De Unie van Waterschappen heeft een enquête uitgezet onder alle 21 waterschappen.
Hieruit blijkt dat de aanbestedingskalender voor baggeren weer voor 95% is gevuld.
Met betrekking tot het grondverzet is het lastiger een concreet beeld te schetsen
omdat er nog veel onderzoeken lopen. De waterschappen geven aan dat de bovengenoemde
kostenstijging voor zowel baggeren als grondverzet tot gevolg kan hebben dat uiteindelijk
mogelijk minder werk kan worden verricht.
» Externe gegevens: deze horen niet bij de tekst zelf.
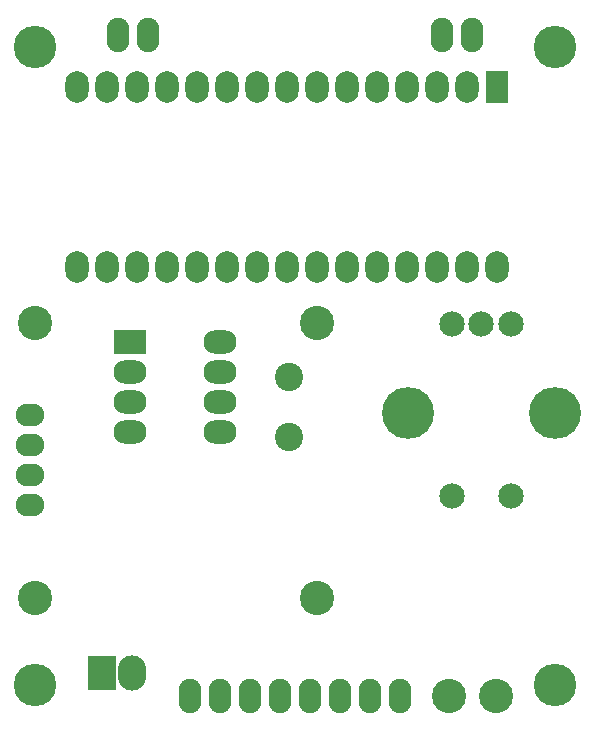
<source format=gbr>
G04 #@! TF.FileFunction,Soldermask,Bot*
%FSLAX46Y46*%
G04 Gerber Fmt 4.6, Leading zero omitted, Abs format (unit mm)*
G04 Created by KiCad (PCBNEW 4.0.4-stable) date 09/01/17 08:26:27*
%MOMM*%
%LPD*%
G01*
G04 APERTURE LIST*
%ADD10C,0.100000*%
%ADD11R,1.974800X2.686000*%
%ADD12O,1.974800X2.686000*%
%ADD13O,2.400000X1.924000*%
%ADD14C,2.900000*%
%ADD15C,2.400000*%
%ADD16R,2.800000X2.000000*%
%ADD17O,2.800000X2.000000*%
%ADD18O,1.920000X2.920000*%
%ADD19C,3.600000*%
%ADD20C,2.899360*%
%ADD21C,2.150000*%
%ADD22O,4.400000X4.400000*%
%ADD23R,2.400000X3.000000*%
%ADD24O,2.400000X3.000000*%
G04 APERTURE END LIST*
D10*
D11*
X112050000Y-76380000D03*
D12*
X109510000Y-76380000D03*
X106970000Y-76380000D03*
X104430000Y-76380000D03*
X101890000Y-76380000D03*
X99350000Y-76380000D03*
X96810000Y-76380000D03*
X94270000Y-76380000D03*
X91730000Y-76380000D03*
X89190000Y-76380000D03*
X86650000Y-76380000D03*
X84110000Y-76380000D03*
X81570000Y-76380000D03*
X79030000Y-76380000D03*
X76490000Y-76380000D03*
X76490000Y-91620000D03*
X79030000Y-91620000D03*
X81570000Y-91620000D03*
X84110000Y-91620000D03*
X86650000Y-91620000D03*
X89190000Y-91620000D03*
X91730000Y-91620000D03*
X94270000Y-91620000D03*
X96810000Y-91620000D03*
X99350000Y-91620000D03*
X101890000Y-91620000D03*
X104430000Y-91620000D03*
X106970000Y-91620000D03*
X109510000Y-91620000D03*
X112050000Y-91620000D03*
D13*
X72500000Y-111810000D03*
X72500000Y-109270000D03*
X72500000Y-106730000D03*
X72500000Y-104190000D03*
D14*
X96800000Y-119650000D03*
X73000000Y-119650000D03*
X73000000Y-96350000D03*
X96800000Y-96350000D03*
D15*
X94500000Y-101000000D03*
X94500000Y-106000000D03*
D16*
X81000000Y-98000000D03*
D17*
X88620000Y-105620000D03*
X81000000Y-100540000D03*
X88620000Y-103080000D03*
X81000000Y-103080000D03*
X88620000Y-100540000D03*
X81000000Y-105620000D03*
X88620000Y-98000000D03*
D18*
X80000000Y-72000000D03*
X82540000Y-72000000D03*
X110000000Y-72000000D03*
X107460000Y-72000000D03*
D19*
X73000000Y-73000000D03*
X117000000Y-73000000D03*
X73000000Y-127000000D03*
X117000000Y-127000000D03*
D20*
X112000000Y-128000000D03*
X108000000Y-128000000D03*
D18*
X86100000Y-128000000D03*
X88640000Y-128000000D03*
X91180000Y-128000000D03*
X93720000Y-128000000D03*
X96260000Y-128000000D03*
X98800000Y-128000000D03*
X101340000Y-128000000D03*
X103880000Y-128000000D03*
D21*
X113250000Y-96500000D03*
X108250000Y-96500000D03*
X110750000Y-96500000D03*
X108250000Y-111000000D03*
X113250000Y-111000000D03*
D22*
X104550000Y-104000000D03*
X116950000Y-104000000D03*
D23*
X78600000Y-126000000D03*
D24*
X81140000Y-126000000D03*
M02*

</source>
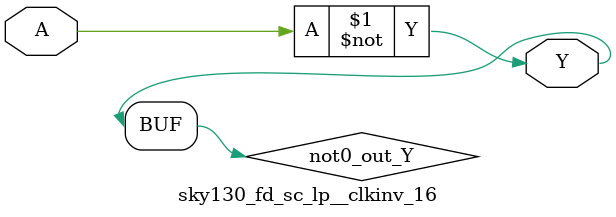
<source format=v>
/*
 * Copyright 2020 The SkyWater PDK Authors
 *
 * Licensed under the Apache License, Version 2.0 (the "License");
 * you may not use this file except in compliance with the License.
 * You may obtain a copy of the License at
 *
 *     https://www.apache.org/licenses/LICENSE-2.0
 *
 * Unless required by applicable law or agreed to in writing, software
 * distributed under the License is distributed on an "AS IS" BASIS,
 * WITHOUT WARRANTIES OR CONDITIONS OF ANY KIND, either express or implied.
 * See the License for the specific language governing permissions and
 * limitations under the License.
 *
 * SPDX-License-Identifier: Apache-2.0
*/


`ifndef SKY130_FD_SC_LP__CLKINV_16_FUNCTIONAL_V
`define SKY130_FD_SC_LP__CLKINV_16_FUNCTIONAL_V

/**
 * clkinv: Clock tree inverter.
 *
 * Verilog simulation functional model.
 */

`timescale 1ns / 1ps
`default_nettype none

`celldefine
module sky130_fd_sc_lp__clkinv_16 (
    Y,
    A
);

    // Module ports
    output Y;
    input  A;

    // Local signals
    wire not0_out_Y;

    //  Name  Output      Other arguments
    not not0 (not0_out_Y, A              );
    buf buf0 (Y         , not0_out_Y     );

endmodule
`endcelldefine

`default_nettype wire
`endif  // SKY130_FD_SC_LP__CLKINV_16_FUNCTIONAL_V

</source>
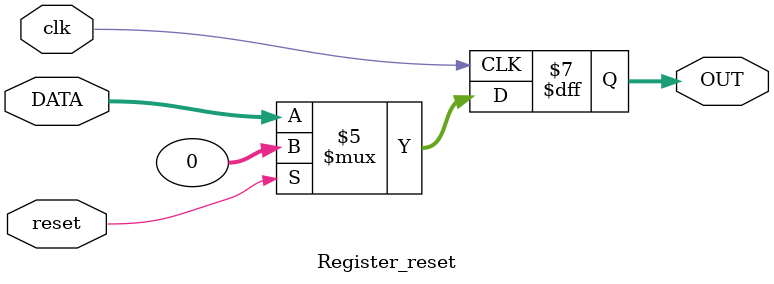
<source format=v>
module Register_reset#(
     parameter WIDTH=32)
    (
	  input  clk, reset,
	  input	[WIDTH-1:0] DATA,
	  output reg [WIDTH-1:0] OUT
    );
initial begin
	OUT<=0;
end
	 
always@(posedge clk) begin
	if (reset == 1'b1)
		OUT<={WIDTH{1'b0}};		
	else	
		OUT<=DATA;
end
	 
endmodule	 
</source>
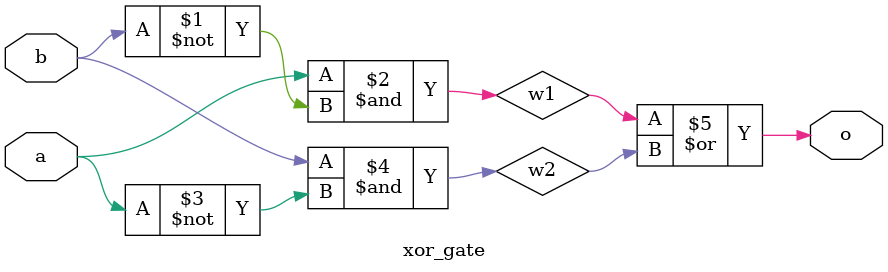
<source format=v>
module xor_gate(o, a, b);
  input a,b;
  output o;
  
  // Port Data type
  wire a,b,o;
  // Internal variables
  wire w1, w2;

  and(w1, a, ~b);
  and(w2, b, ~a);

  or(o, w1, w2);

endmodule
</source>
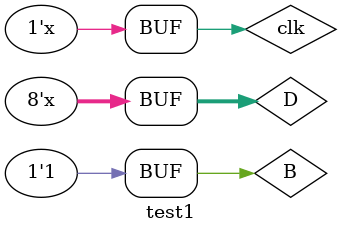
<source format=v>
`timescale 1ns / 1ps


module test1();
reg clk;

wire A;
reg  B;
wire [7:0]C;
reg  [7:0]D;

initial begin
    B = 8'd1;
    D = 8'd2;
    clk= 1'b1;
end

always begin
    #2 D = D+8'd1;
    #8 D = D-8'd3;
end

//initial begin
//    #2 clk = ~clk;
//    #2 clk = ~clk;
//    #2 clk = ~clk;
//    #2 clk = ~clk;
//end


always begin
    #2 clk = ~clk;
end


DZjj   
#(
    .X (7)
)
sdkjfskdjfh
(
   .A        (D    )  ,
   .B        (8'd5)  ,
   .C        (8'd8)  ,
   .E        (8'd20) ,
   .D        (2'd1)      , 
   .Summ     (    )// размерность 10 мы определили найдя на калькуляторе максимальное значение выражения
);


endmodule

</source>
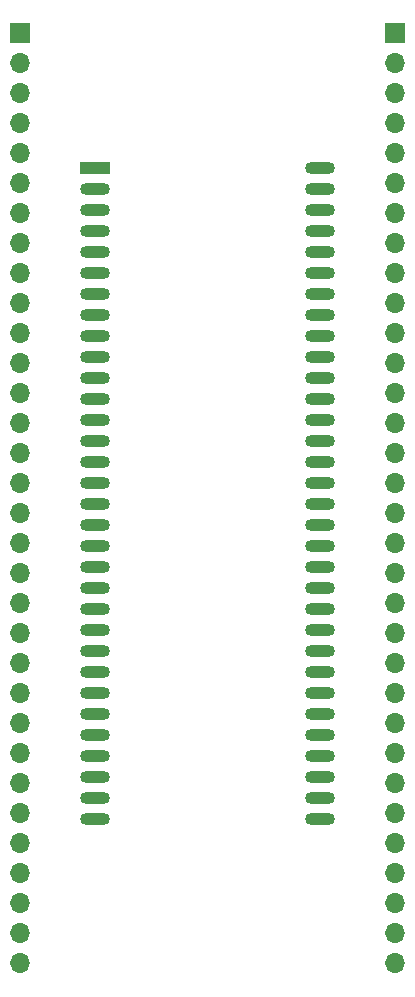
<source format=gbs>
G04 #@! TF.GenerationSoftware,KiCad,Pcbnew,(6.0.7)*
G04 #@! TF.CreationDate,2022-11-29T19:50:19-05:00*
G04 #@! TF.ProjectId,DIP 68 1.778mm adaptor,44495020-3638-4203-912e-3737386d6d20,rev?*
G04 #@! TF.SameCoordinates,Original*
G04 #@! TF.FileFunction,Soldermask,Bot*
G04 #@! TF.FilePolarity,Negative*
%FSLAX46Y46*%
G04 Gerber Fmt 4.6, Leading zero omitted, Abs format (unit mm)*
G04 Created by KiCad (PCBNEW (6.0.7)) date 2022-11-29 19:50:19*
%MOMM*%
%LPD*%
G01*
G04 APERTURE LIST*
%ADD10R,2.540000X1.016000*%
%ADD11O,2.540000X1.016000*%
%ADD12R,1.700000X1.700000*%
%ADD13O,1.700000X1.700000*%
G04 APERTURE END LIST*
D10*
X118110000Y-57150000D03*
D11*
X118110000Y-58928000D03*
X118110000Y-60706000D03*
X118110000Y-62484000D03*
X118110000Y-64262000D03*
X118110000Y-66040000D03*
X118110000Y-67818000D03*
X118110000Y-69596000D03*
X118110000Y-71374000D03*
X118110000Y-73152000D03*
X118110000Y-74930000D03*
X118110000Y-76708000D03*
X118110000Y-78486000D03*
X118110000Y-80264000D03*
X118110000Y-82042000D03*
X118110000Y-83820000D03*
X118110000Y-85598000D03*
X118110000Y-87376000D03*
X118110000Y-89154000D03*
X118110000Y-90932000D03*
X118110000Y-92710000D03*
X118110000Y-94488000D03*
X118110000Y-96266000D03*
X118110000Y-98044000D03*
X118110000Y-99822000D03*
X118110000Y-101600000D03*
X118110000Y-103378000D03*
X118110000Y-105156000D03*
X118110000Y-106934000D03*
X118110000Y-108712000D03*
X118110000Y-110490000D03*
X118110000Y-112268000D03*
X137160000Y-112268000D03*
X137160000Y-110490000D03*
X137160000Y-108712000D03*
X137160000Y-106934000D03*
X137160000Y-105156000D03*
X137160000Y-103378000D03*
X137160000Y-101600000D03*
X137160000Y-99822000D03*
X137160000Y-98044000D03*
X137160000Y-96266000D03*
X137160000Y-94488000D03*
X137160000Y-92710000D03*
X137160000Y-90932000D03*
X137160000Y-89154000D03*
X137160000Y-87376000D03*
X137160000Y-85598000D03*
X137160000Y-83820000D03*
X137160000Y-82042000D03*
X137160000Y-80264000D03*
X137160000Y-78486000D03*
X137160000Y-76708000D03*
X137160000Y-74930000D03*
X137160000Y-73152000D03*
X137160000Y-71374000D03*
X137160000Y-69596000D03*
X137160000Y-67818000D03*
X137160000Y-66040000D03*
X137160000Y-64262000D03*
X137160000Y-62484000D03*
X137160000Y-60706000D03*
X137160000Y-58928000D03*
X137160000Y-57150000D03*
D12*
X143510000Y-45720000D03*
D13*
X143510000Y-48260000D03*
X143510000Y-50800000D03*
X143510000Y-53340000D03*
X143510000Y-55880000D03*
X143510000Y-58420000D03*
X143510000Y-60960000D03*
X143510000Y-63500000D03*
X143510000Y-66040000D03*
X143510000Y-68580000D03*
X143510000Y-71120000D03*
X143510000Y-73660000D03*
X143510000Y-76200000D03*
X143510000Y-78740000D03*
X143510000Y-81280000D03*
X143510000Y-83820000D03*
X143510000Y-86360000D03*
X143510000Y-88900000D03*
X143510000Y-91440000D03*
X143510000Y-93980000D03*
X143510000Y-96520000D03*
X143510000Y-99060000D03*
X143510000Y-101600000D03*
X143510000Y-104140000D03*
X143510000Y-106680000D03*
X143510000Y-109220000D03*
X143510000Y-111760000D03*
X143510000Y-114300000D03*
X143510000Y-116840000D03*
X143510000Y-119380000D03*
X143510000Y-121920000D03*
X143510000Y-124460000D03*
D12*
X111760000Y-45720000D03*
D13*
X111760000Y-48260000D03*
X111760000Y-50800000D03*
X111760000Y-53340000D03*
X111760000Y-55880000D03*
X111760000Y-58420000D03*
X111760000Y-60960000D03*
X111760000Y-63500000D03*
X111760000Y-66040000D03*
X111760000Y-68580000D03*
X111760000Y-71120000D03*
X111760000Y-73660000D03*
X111760000Y-76200000D03*
X111760000Y-78740000D03*
X111760000Y-81280000D03*
X111760000Y-83820000D03*
X111760000Y-86360000D03*
X111760000Y-88900000D03*
X111760000Y-91440000D03*
X111760000Y-93980000D03*
X111760000Y-96520000D03*
X111760000Y-99060000D03*
X111760000Y-101600000D03*
X111760000Y-104140000D03*
X111760000Y-106680000D03*
X111760000Y-109220000D03*
X111760000Y-111760000D03*
X111760000Y-114300000D03*
X111760000Y-116840000D03*
X111760000Y-119380000D03*
X111760000Y-121920000D03*
X111760000Y-124460000D03*
M02*

</source>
Ik blijf in gesprek met de waterschappen
over het verloop hiervan gedurende het jaar.
Beeld RWS en ProRail
Op 20 november 2019 heeft de Minister van Infrastructuur en Waterstaat u met een brief
geïnformeerd over de gevolgen van PFAS voor de IenW-projecten die door Rijkswaterstaat (RWS) en ProRail worden uitgevoerd.4 Destijds was het beeld dat bij 11 van de geïnventariseerde projecten sprake was van
significante gevolgen met een effect op de planning en/of financiën. Door het geactualiseerd
tijdelijk handelingskader is het merendeel van de projecten weer op ganggekomen. Er
resteren nog enkele knelpunten waarvoor het geactualiseerde tijdelijk handelingskader
op dit moment geen oplossingsrichting biedt. Voor deze knelpunten wordt actief naar
oplossingen gezocht. Ik blijf nauwlettend in de gaten houden of nog af te ronden bodemonderzoeken
bij projecten tot nieuwe knelpunten leiden.
Ook met ProRail is contact over de gevolgen van PFAS voor projecten. Uit nadere onderzoeken
van ProRail is inmiddels duidelijk dat het overgrote deel van de projecten geen hinder
zal ondervinden van PFAS. Voor nieuwe projecten is het proces nu goed ingeregeld op
basis van het nu geldende tijdelijke handelingskader. Op 28 januari 2020 is uitvoering
gegeven aan de motie van de heer Van Aalst (Kamerstuk 29 984, nr. 873). Hij verzocht de regering, om met ProRail in overleg te treden over de opslag van
grond met een hogere PFAS-norm dan 0,8 microgram. Bij de regionale werkconferenties
is opslag van grond ook een onderwerp van gesprek. Met ProRail worden hier ook gesprekken
over gevoerd.
Stand van zaken regeling Borgstelling MKB-kredieten
In de brief van 29 november 2019 is aangekondigd dat de regeling Borgstelling MKB-kredieten
tijdelijk wordt verruimd voor levensvatbare MKB-bedrijven, die actief zijn in (deel)sectoren
die zijn geraakt door de PFAS-problematiek. Eind vorig jaar is besloten om deze verruiming
ook toe te passen op (deel)sectoren die zijn geraakt door de stikstof-problematiek. De verruiming vergroot de kans op kredietverlening voor de betreffende bedrijven.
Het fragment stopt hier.